The sadness of the pink kirtle.

Pink wool gown of disaster
Pink wool gown of disaster

Some of you may remember a long time ago now, I had an absolute disaster with a pink, woolen, early 14th century gown which the colour ran out of and the ensuing trials and tribulations of trying to get it back to a sort-of even colour to make it wearable.

After all the washing with red things in washing machines- an approach I NEVER take with my medieval clothes, I remarked how the wool had felted and the gown had shrunk a touch. I expressed hope at the time that I might still fit into it, but didn't really think I would. 

Brand new. Worn one at home for photos. Hand stitched for hours.

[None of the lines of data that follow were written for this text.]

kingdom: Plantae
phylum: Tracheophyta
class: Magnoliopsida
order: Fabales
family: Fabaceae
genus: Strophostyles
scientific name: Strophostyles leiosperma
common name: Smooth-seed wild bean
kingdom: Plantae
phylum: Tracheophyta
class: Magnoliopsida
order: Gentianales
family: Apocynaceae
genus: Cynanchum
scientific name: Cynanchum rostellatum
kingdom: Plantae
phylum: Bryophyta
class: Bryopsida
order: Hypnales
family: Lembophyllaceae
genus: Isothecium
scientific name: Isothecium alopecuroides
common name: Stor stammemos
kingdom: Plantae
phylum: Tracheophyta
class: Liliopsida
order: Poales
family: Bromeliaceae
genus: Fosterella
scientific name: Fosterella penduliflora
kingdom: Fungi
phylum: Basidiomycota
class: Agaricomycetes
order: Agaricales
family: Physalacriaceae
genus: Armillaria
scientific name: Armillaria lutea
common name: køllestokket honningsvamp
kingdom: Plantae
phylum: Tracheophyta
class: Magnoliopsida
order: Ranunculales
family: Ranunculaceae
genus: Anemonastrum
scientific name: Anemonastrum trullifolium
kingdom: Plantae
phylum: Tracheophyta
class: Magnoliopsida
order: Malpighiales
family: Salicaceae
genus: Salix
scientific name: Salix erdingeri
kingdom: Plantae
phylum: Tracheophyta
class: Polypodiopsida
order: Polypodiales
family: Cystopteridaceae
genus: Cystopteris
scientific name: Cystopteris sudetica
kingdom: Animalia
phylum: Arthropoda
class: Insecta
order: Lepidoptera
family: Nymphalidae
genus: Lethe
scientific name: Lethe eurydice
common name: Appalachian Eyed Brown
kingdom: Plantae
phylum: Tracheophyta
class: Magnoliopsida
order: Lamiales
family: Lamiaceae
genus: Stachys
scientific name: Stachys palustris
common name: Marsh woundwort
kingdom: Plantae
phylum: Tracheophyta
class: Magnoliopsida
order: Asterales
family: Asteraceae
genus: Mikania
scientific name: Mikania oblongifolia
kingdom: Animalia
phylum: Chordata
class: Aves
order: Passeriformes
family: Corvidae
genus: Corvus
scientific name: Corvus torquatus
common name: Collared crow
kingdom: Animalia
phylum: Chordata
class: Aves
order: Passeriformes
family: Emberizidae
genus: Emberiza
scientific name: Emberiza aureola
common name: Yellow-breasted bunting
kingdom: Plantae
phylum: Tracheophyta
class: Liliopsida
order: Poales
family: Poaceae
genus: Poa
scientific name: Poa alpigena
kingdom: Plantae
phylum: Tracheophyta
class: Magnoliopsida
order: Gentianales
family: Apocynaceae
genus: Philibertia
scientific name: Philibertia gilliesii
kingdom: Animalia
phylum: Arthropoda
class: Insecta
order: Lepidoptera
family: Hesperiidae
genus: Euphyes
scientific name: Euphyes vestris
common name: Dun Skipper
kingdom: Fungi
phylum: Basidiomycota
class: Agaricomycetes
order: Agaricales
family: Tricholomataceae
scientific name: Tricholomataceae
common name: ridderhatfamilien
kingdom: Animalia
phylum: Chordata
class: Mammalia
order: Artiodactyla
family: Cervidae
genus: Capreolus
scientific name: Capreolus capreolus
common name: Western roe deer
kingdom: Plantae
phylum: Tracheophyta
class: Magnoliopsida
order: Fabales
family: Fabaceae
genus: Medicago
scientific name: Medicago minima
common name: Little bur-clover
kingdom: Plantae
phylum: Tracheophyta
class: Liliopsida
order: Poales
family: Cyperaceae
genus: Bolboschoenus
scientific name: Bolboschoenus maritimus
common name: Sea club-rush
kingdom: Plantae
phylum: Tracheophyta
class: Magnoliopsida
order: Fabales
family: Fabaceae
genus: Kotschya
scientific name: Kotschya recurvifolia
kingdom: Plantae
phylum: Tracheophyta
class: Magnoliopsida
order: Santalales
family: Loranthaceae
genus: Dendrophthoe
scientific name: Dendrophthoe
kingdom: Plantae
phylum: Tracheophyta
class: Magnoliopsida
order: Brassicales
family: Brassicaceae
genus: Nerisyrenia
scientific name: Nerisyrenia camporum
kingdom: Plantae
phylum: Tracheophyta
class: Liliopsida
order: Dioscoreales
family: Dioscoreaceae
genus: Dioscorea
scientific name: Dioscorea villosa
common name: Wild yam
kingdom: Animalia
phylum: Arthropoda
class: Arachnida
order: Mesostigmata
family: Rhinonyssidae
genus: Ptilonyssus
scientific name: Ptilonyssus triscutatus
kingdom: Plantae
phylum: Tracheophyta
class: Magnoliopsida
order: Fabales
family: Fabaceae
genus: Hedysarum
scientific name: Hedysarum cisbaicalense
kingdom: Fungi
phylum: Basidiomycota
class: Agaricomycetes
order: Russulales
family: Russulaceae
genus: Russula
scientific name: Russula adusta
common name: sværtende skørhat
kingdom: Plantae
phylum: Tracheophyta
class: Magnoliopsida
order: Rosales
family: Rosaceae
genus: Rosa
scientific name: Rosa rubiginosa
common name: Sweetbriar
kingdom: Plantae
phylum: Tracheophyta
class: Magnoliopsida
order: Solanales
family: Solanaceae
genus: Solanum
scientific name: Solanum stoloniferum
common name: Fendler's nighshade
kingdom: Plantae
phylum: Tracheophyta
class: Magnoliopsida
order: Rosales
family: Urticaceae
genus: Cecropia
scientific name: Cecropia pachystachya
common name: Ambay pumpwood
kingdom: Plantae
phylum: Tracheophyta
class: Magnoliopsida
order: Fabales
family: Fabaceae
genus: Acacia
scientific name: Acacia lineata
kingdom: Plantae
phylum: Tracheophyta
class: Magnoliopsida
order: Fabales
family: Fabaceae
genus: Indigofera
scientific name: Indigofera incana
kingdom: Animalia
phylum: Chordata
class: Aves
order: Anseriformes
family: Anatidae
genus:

Colour still slightly patchy, but not so much I wouldn't wear it, but to sell, I couldn't ask a sensible price... so... today I tried it on.

I managed to wriggle my way unceremoniously into it but it was very tight around the bust and squished the girls into a weird-looking uni-boob which covered half of my chest. 

The rest of it fit like a dream. The train is now floor length, so that wasn't an issue, however the flat, uni-boob looked awful and the tension on the side seams made me think that it would tear after a few hours wear.

Obviously, the answer here is to add some little underarm gores into the seam to give the bust a little more breathing room, but since the fabric has been rewashed and redyed several times at this point, I have nothing to match it with.

If the train was still long, I could trim that and construct little gores from that, but the shrinkage has taken that option away. I'd say the whole garment has shrunk about two and a bit dress sizes. Good thing it was so generously cut in the first place.

All I can think of, is that if I lose the Covid weight I've gained- about a dress size if I'm being honest with myself- I will fit into it.